Malaysian Police Detain Lawyer For Criticising Islamic Agency

A Malaysian Muslim man enters a Mosque during the fasting month of Ramadan in 2014 in Kuala Lumpur, Malaysia. Photo: Azhar Rahim / EPA
A Malaysian Muslim man enters a Mosque during the fasting month of Ramadan in 2014 in Kuala Lumpur, Malaysia. Photo: Azhar Rahim / EPA

KUALA LUMPUR (DPA) — Malaysian police detained a human rights lawyer who criticized the government's Islamic agency for allegedly promoting extremism, an opposition lawyer said Tuesday.

Eric Paulsen, executive director of Kuala Lumpur-based Lawyers for Liberty, was picked up by police officers late Monday, according to lawyer Latheefa Koya, who has spoken with him since his detention.

He was being investigated under the country's controversial sedition law for a post on Twitter that criticized the Malaysian Islamic Development Department for spreading extremism through its Friday sermons, Latheefa said.
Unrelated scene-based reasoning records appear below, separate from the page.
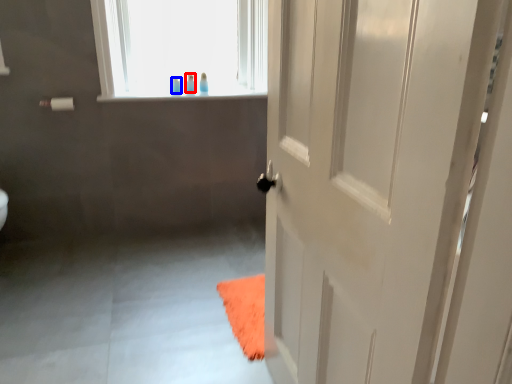
Question: Which object appears closest to the camera in this image, toiletry (highlighted by a red box) or toiletry (highlighted by a blue box)?

Choices:
 (A) toiletry
 (B) toiletry

Answer: (B)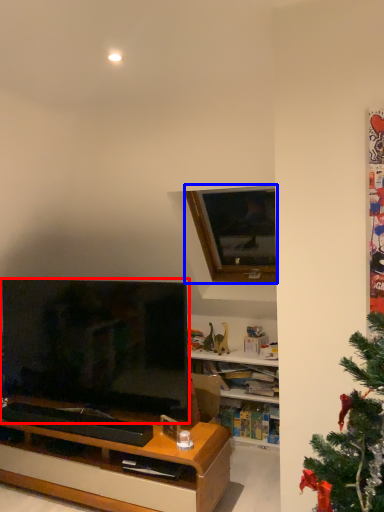
Question: Among these objects, which one is nearest to the camera, television (highlighted by a red box) or window (highlighted by a blue box)?

Choices:
 (A) television
 (B) window

Answer: (A)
Phil Robertson, a deputy director of the New York-based Human Rights Watch, said criminalizing the tweet was "severely threatening freedom of expression and fostering a climate of increased political and religious intolerance."

Islam is the official state religion, but the constitution says that status should not be used to make the religion a basis of law. It also guarantees freedom of religion in the country, where Muslims comprise around 60 per cent of the population.